What follows is a set of records. Retype them exactly, leaving out the pictures.

□ □ □ □ □ □ □

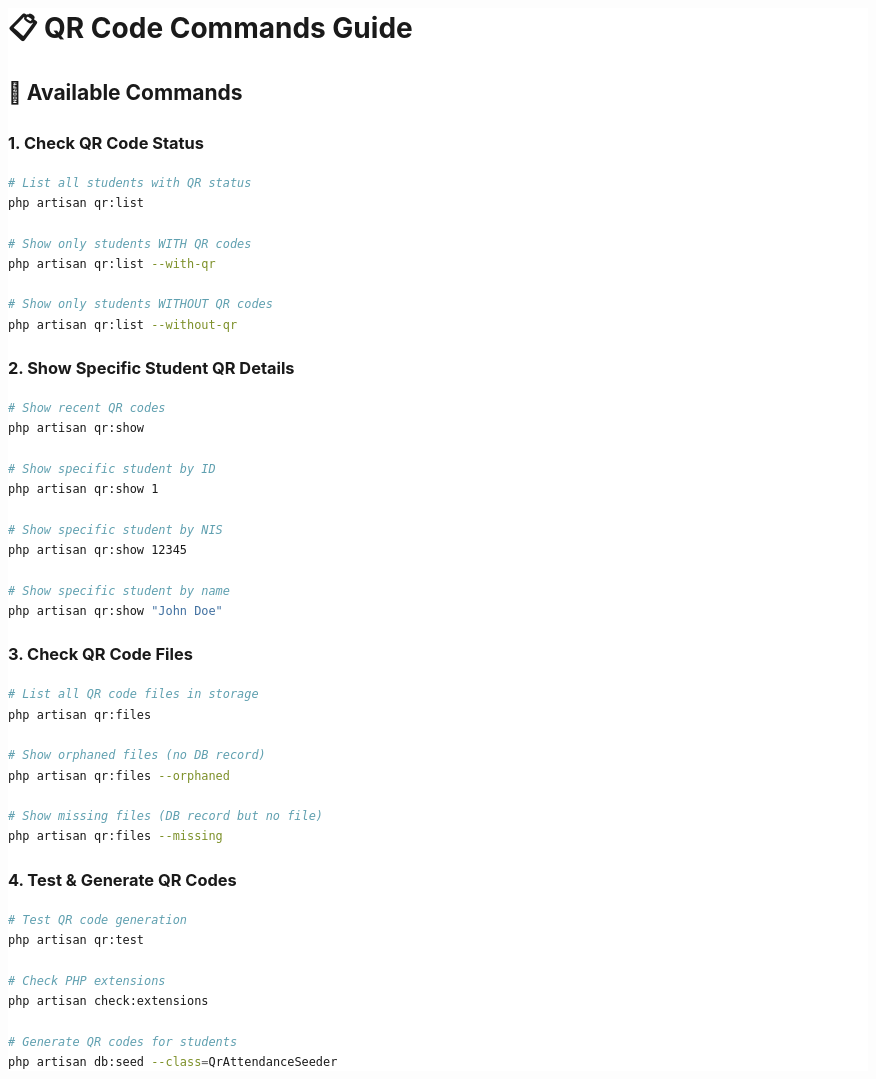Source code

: # 📋 QR Code Commands Guide

## 🎯 Available Commands

### **1. Check QR Code Status**
```bash
# List all students with QR status
php artisan qr:list

# Show only students WITH QR codes
php artisan qr:list --with-qr

# Show only students WITHOUT QR codes  
php artisan qr:list --without-qr
```

### **2. Show Specific Student QR Details**
```bash
# Show recent QR codes
php artisan qr:show

# Show specific student by ID
php artisan qr:show 1

# Show specific student by NIS
php artisan qr:show 12345

# Show specific student by name
php artisan qr:show "John Doe"
```

### **3. Check QR Code Files**
```bash
# List all QR code files in storage
php artisan qr:files

# Show orphaned files (no DB record)
php artisan qr:files --orphaned

# Show missing files (DB record but no file)
php artisan qr:files --missing
```

### **4. Test & Generate QR Codes**
```bash
# Test QR code generation
php artisan qr:test

# Check PHP extensions
php artisan check:extensions

# Generate QR codes for students
php artisan db:seed --class=QrAttendanceSeeder
```

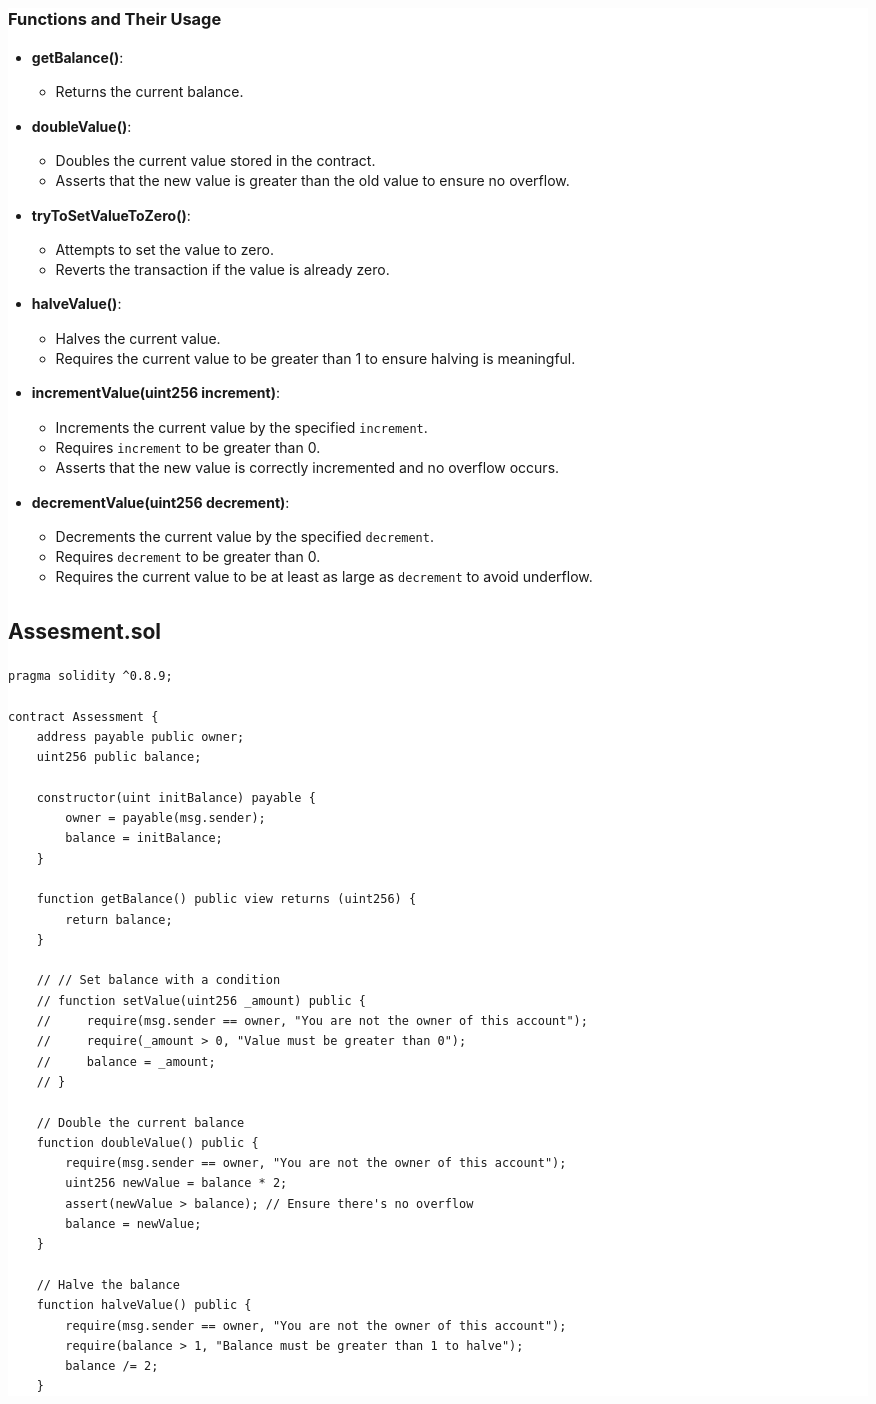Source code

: ### Functions and Their Usage

- **getBalance()**:
  - Returns the current balance.

- **doubleValue()**:
  - Doubles the current value stored in the contract.
  - Asserts that the new value is greater than the old value to ensure no overflow.

- **tryToSetValueToZero()**:
  - Attempts to set the value to zero.
  - Reverts the transaction if the value is already zero.

- **halveValue()**:
  - Halves the current value.
  - Requires the current value to be greater than 1 to ensure halving is meaningful.

- **incrementValue(uint256 increment)**:
  - Increments the current value by the specified `increment`.
  - Requires `increment` to be greater than 0.
  - Asserts that the new value is correctly incremented and no overflow occurs.

- **decrementValue(uint256 decrement)**:
  - Decrements the current value by the specified `decrement`.
  - Requires `decrement` to be greater than 0.
  - Requires the current value to be at least as large as `decrement` to avoid underflow.

 ## Assesment.sol

```// SPDX-License-Identifier: UNLICENSED
pragma solidity ^0.8.9;

contract Assessment {
    address payable public owner;
    uint256 public balance;

    constructor(uint initBalance) payable {
        owner = payable(msg.sender);
        balance = initBalance;
    }

    function getBalance() public view returns (uint256) {
        return balance;
    }

    // // Set balance with a condition
    // function setValue(uint256 _amount) public {
    //     require(msg.sender == owner, "You are not the owner of this account");
    //     require(_amount > 0, "Value must be greater than 0");
    //     balance = _amount;
    // }

    // Double the current balance
    function doubleValue() public {
        require(msg.sender == owner, "You are not the owner of this account");
        uint256 newValue = balance * 2;
        assert(newValue > balance); // Ensure there's no overflow
        balance = newValue;
    }

    // Halve the balance
    function halveValue() public {
        require(msg.sender == owner, "You are not the owner of this account");
        require(balance > 1, "Balance must be greater than 1 to halve");
        balance /= 2;
    }
```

□ □ □ □ □ □ □

_Task answer_
Source code

: # 📋 QR Code Commands Guide

## 🎯 Available Commands

### **1. Check QR Code Status**
```bash
# List all students with QR status
php artisan qr:list

# Show only students WITH QR codes
php artisan qr:list --with-qr

# Show only students WITHOUT QR codes  
php artisan qr:list --without-qr
```

### **2. Show Specific Student QR Details**
```bash
# Show recent QR codes
php artisan qr:show

# Show specific student by ID
php artisan qr:show 1

# Show specific student by NIS
php artisan qr:show 12345

# Show specific student by name
php artisan qr:show "John Doe"
```

### **3. Check QR Code Files**
```bash
# List all QR code files in storage
php artisan qr:files

# Show orphaned files (no DB record)
php artisan qr:files --orphaned

# Show missing files (DB record but no file)
php artisan qr:files --missing
```

### **4. Test & Generate QR Codes**
```bash
# Test QR code generation
php artisan qr:test

# Check PHP extensions
php artisan check:extensions

# Generate QR codes for students
php artisan db:seed --class=QrAttendanceSeeder
```

Source code

: ### Functions and Their Usage

- **getBalance()**:
  - Returns the current balance.

- **doubleValue()**:
  - Doubles the current value stored in the contract.
  - Asserts that the new value is greater than the old value to ensure no overflow.

- **tryToSetValueToZero()**:
  - Attempts to set the value to zero.
  - Reverts the transaction if the value is already zero.

- **halveValue()**:
  - Halves the current value.
  - Requires the current value to be greater than 1 to ensure halving is meaningful.

- **incrementValue(uint256 increment)**:
  - Increments the current value by the specified `increment`.
  - Requires `increment` to be greater than 0.
  - Asserts that the new value is correctly incremented and no overflow occurs.

- **decrementValue(uint256 decrement)**:
  - Decrements the current value by the specified `decrement`.
  - Requires `decrement` to be greater than 0.
  - Requires the current value to be at least as large as `decrement` to avoid underflow.

 ## Assesment.sol

```// SPDX-License-Identifier: UNLICENSED
pragma solidity ^0.8.9;

contract Assessment {
    address payable public owner;
    uint256 public balance;

    constructor(uint initBalance) payable {
        owner = payable(msg.sender);
        balance = initBalance;
    }

    function getBalance() public view returns (uint256) {
        return balance;
    }

    // // Set balance with a condition
    // function setValue(uint256 _amount) public {
    //     require(msg.sender == owner, "You are not the owner of this account");
    //     require(_amount > 0, "Value must be greater than 0");
    //     balance = _amount;
    // }

    // Double the current balance
    function doubleValue() public {
        require(msg.sender == owner, "You are not the owner of this account");
        uint256 newValue = balance * 2;
        assert(newValue > balance); // Ensure there's no overflow
        balance = newValue;
    }

    // Halve the balance
    function halveValue() public {
        require(msg.sender == owner, "You are not the owner of this account");
        require(balance > 1, "Balance must be greater than 1 to halve");
        balance /= 2;
    }
```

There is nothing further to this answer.